In the work by Szabó et al. (2005) the authors raised two possible relations between R. sanguineus group tick populations from Rafaela, Argentina and the other from Jaboticabal, Brazil. In the first hypothesis Rhipicephalus populations with intermediate features between the populations from Santa Fe and Jaboticabal were to be found and in the second one, two distinct populations would be allopatrically separated or in sympatry. Preliminary data by Moraes-Filho et al. (2008) based on 16S rDNA genes showed that R. sanguineus group ticks in South America can be allocated into two major and one smaller clade; one with ticks from eight Brazilian States from the Central-Western, Northern and Southeastern regions (the majority of the country and overlapping geographically with ticks from the present work), Venezuela, Peru, Mexico and R. sanguineus from South Africa; a second major clade with ticks from two Southern States of Brazil, Uruguay, Chile, Argentina and Spain, and the smaller clade, located between the clades described above, with ticks from Central-western and Northern Brazil, Colombia and R. turanicus from South Africa. Thus the work by Moraes-Filho and colleagues favors the hypothesis that there are in South America at least two distinct R. sanguineus group populations which are allopatrically separated with one population above and the other below Southern Brazil. In fact, on a gross overview of the range of 12S gene samples analyzed in our work, latitude related pattern as the one found by Moraes-Filho et al. (2008) can also be seen on a global scale. Hence, disregarding annotated tick identifications, two major groups are found; one with ticks found between the latitudes 22°S and 25°N and another with ticks living closer to the poles, below 30°S and above 29°N. Thus the close relationship of R. sanguineus of Brazil with R. turanicus from Zambia and Zimbabwe as well as R. sanguineus from Taiwan and Thailand fits well in this pattern as does the intimate relationship among R. sanguineus group ticks from Europe, Oklahoma and South of South America.

## [INFORMATION SHOWN]
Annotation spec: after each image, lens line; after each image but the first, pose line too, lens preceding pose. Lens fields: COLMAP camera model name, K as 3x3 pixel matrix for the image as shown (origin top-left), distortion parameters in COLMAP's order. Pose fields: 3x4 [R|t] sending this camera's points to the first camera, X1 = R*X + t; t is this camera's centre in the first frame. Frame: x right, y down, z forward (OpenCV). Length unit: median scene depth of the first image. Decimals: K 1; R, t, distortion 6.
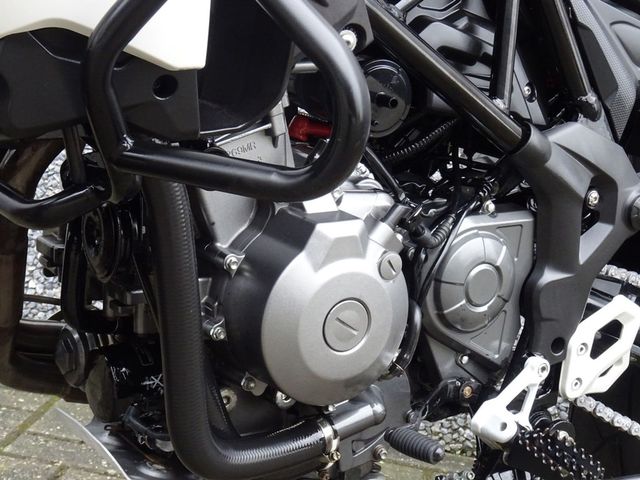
lens RADIAL K [[1350.0, 0, 319.4], [0, 1350.0, 240.0], [0, 0, 1]] dist [0.044908, 0.000000]
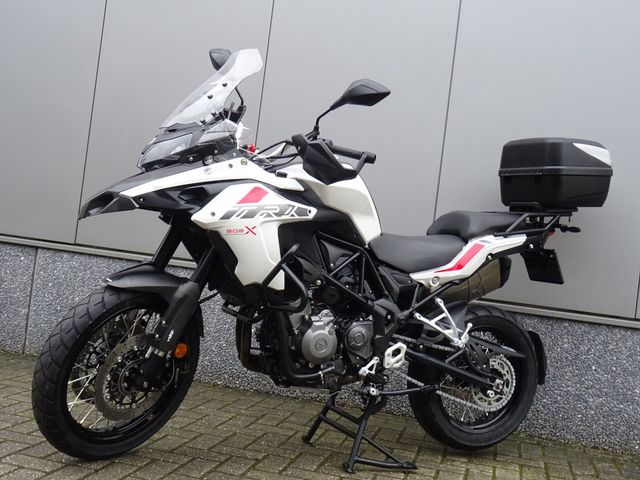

## [YOUR TASK]
In the passage on R. sanguineus group ticks, between which latitudes do the ticks of the first of the two major 12S groups live? The listing plays no part here.

## [PROBLEM SOLUTION]
Between 22°S and 25°N.